#### WORK TO COMPLETE:
[1] In the Gaussian elimination write-up, who wrote the part of the full version about proving the uniqueness of the reduced row echelon form?
[2] Repeat the part of the Gaussian elimination write-up that begins at the words "The full version of" and stops after "row echelon form.".
[3] Based on the Gaussian elimination write-up, explain why the author introduces an algorithm for the elimination.

#### PASSAGE TO READ:
Performing Gaussian Elimination Programmatically

The full version of this write-up was written in collaboration with another TEAMster Zehai (Tony) Wen. Here I only extracted my part about programmatic Gaussian elimination. In the full version posted on the course website, there is another part by him about proving the uniqueness of the reduced row echelon form.

Let us recall the technique of Gaussian elimination you have learnt from your first week of lectures. Hopefully you have been applying it to lots of systems of linear equations! You may have noticed that this process can be fairly complex but mechanical and repetitive. In this write-up, I will introduce an algorithm that a computer can understand to help us perform this elimination automatically. You may have seen a Gaussian Algorithm presented in plain text in the textbook as well as some other variants. What you will see next might be a little different from those, but will likely better correspond to the technique presented in the lectures.

#### EXTRACTED RECORDS:
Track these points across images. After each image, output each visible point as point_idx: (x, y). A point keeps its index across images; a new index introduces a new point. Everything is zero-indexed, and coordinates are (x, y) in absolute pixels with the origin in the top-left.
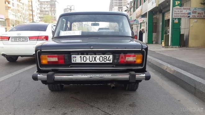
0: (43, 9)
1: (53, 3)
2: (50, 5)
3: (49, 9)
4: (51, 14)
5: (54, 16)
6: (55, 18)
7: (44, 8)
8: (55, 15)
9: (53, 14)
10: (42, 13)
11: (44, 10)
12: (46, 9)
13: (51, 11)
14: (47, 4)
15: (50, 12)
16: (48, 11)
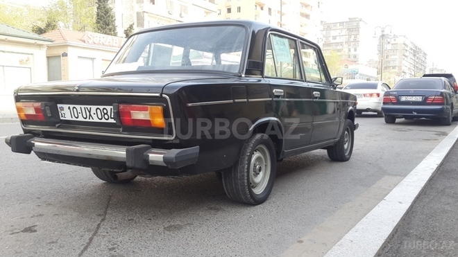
0: (331, 38)
1: (355, 24)
2: (348, 29)
3: (343, 39)
4: (346, 50)
5: (355, 53)
6: (355, 57)
7: (334, 38)
8: (355, 50)
9: (352, 50)
10: (329, 48)
11: (333, 41)
12: (338, 40)
13: (348, 42)
14: (342, 27)
15: (345, 46)
16: (341, 44)
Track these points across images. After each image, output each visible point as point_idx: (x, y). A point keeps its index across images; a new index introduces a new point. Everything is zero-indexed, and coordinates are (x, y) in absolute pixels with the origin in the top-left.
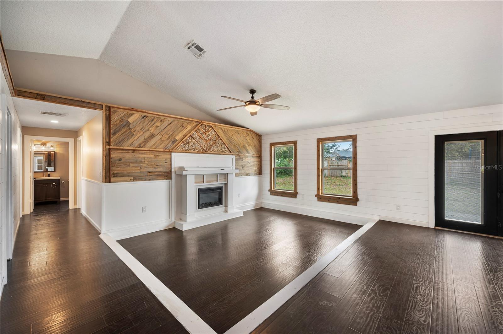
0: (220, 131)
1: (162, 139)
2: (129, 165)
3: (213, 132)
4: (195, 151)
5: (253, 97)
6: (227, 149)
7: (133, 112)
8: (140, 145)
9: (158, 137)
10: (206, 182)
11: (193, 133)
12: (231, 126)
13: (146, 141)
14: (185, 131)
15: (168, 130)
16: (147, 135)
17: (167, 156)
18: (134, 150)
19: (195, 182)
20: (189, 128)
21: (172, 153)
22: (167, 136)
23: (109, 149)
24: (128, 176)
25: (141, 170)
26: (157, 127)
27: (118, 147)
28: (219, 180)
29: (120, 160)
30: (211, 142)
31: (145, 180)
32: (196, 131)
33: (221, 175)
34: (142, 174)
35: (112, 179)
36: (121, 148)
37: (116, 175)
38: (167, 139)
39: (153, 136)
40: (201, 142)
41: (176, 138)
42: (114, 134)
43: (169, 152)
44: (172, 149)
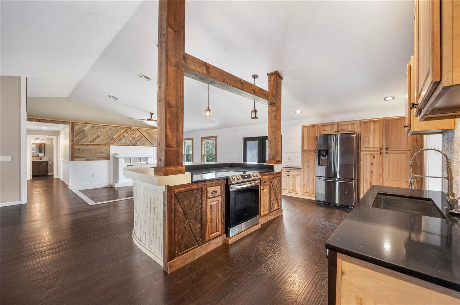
0: (144, 132)
1: (105, 138)
2: (84, 152)
3: (139, 133)
4: (126, 144)
5: (151, 117)
6: (149, 143)
7: (87, 124)
8: (91, 141)
9: (102, 137)
10: (133, 162)
11: (125, 134)
12: (153, 129)
13: (94, 139)
14: (119, 133)
15: (108, 133)
16: (95, 136)
17: (107, 147)
18: (87, 144)
19: (125, 162)
20: (122, 131)
21: (111, 146)
22: (107, 137)
23: (73, 144)
24: (84, 158)
25: (91, 155)
26: (101, 131)
27: (77, 143)
28: (142, 161)
29: (79, 149)
30: (138, 139)
31: (94, 160)
32: (127, 133)
33: (143, 158)
34: (92, 157)
35: (75, 159)
36: (79, 143)
37: (77, 157)
38: (107, 138)
39: (98, 136)
40: (131, 139)
41: (113, 137)
42: (76, 136)
43: (109, 145)
44: (111, 143)
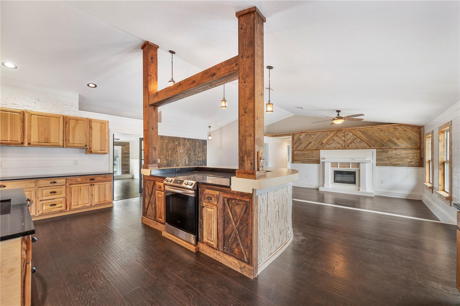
0: (358, 132)
1: (315, 144)
2: (300, 156)
3: (351, 134)
4: (335, 148)
5: (338, 115)
6: (366, 144)
7: (302, 134)
8: (305, 147)
9: (314, 142)
10: (340, 167)
11: (335, 138)
13: (307, 145)
14: (329, 137)
15: (319, 139)
16: (308, 142)
17: (317, 152)
18: (302, 150)
19: (331, 167)
20: (332, 135)
21: (320, 150)
23: (294, 150)
24: (300, 161)
25: (305, 159)
26: (313, 138)
27: (296, 149)
28: (352, 167)
29: (297, 154)
30: (350, 141)
31: (307, 163)
32: (337, 136)
33: (353, 163)
34: (306, 161)
35: (295, 162)
36: (297, 149)
37: (296, 161)
38: (318, 143)
39: (310, 143)
40: (341, 142)
41: (323, 142)
42: (295, 144)
43: (319, 150)
44: (320, 148)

#### RESULTS FOR THE EXERCISE:
[1] Zehai (Tony) Wen, another TEAMster.

[2]
The full version of this write-up was written in collaboration with another TEAMster Zehai (Tony) Wen. Here I only extracted my part about programmatic Gaussian elimination. In the full version posted on the course website, there is another part by him about proving the uniqueness of the reduced row echelon form.

[3] The write-up notes that Gaussian elimination can be fairly complex but is mechanical and repetitive. For that reason, the author introduces an algorithm that a computer can understand, so that the elimination can be performed automatically.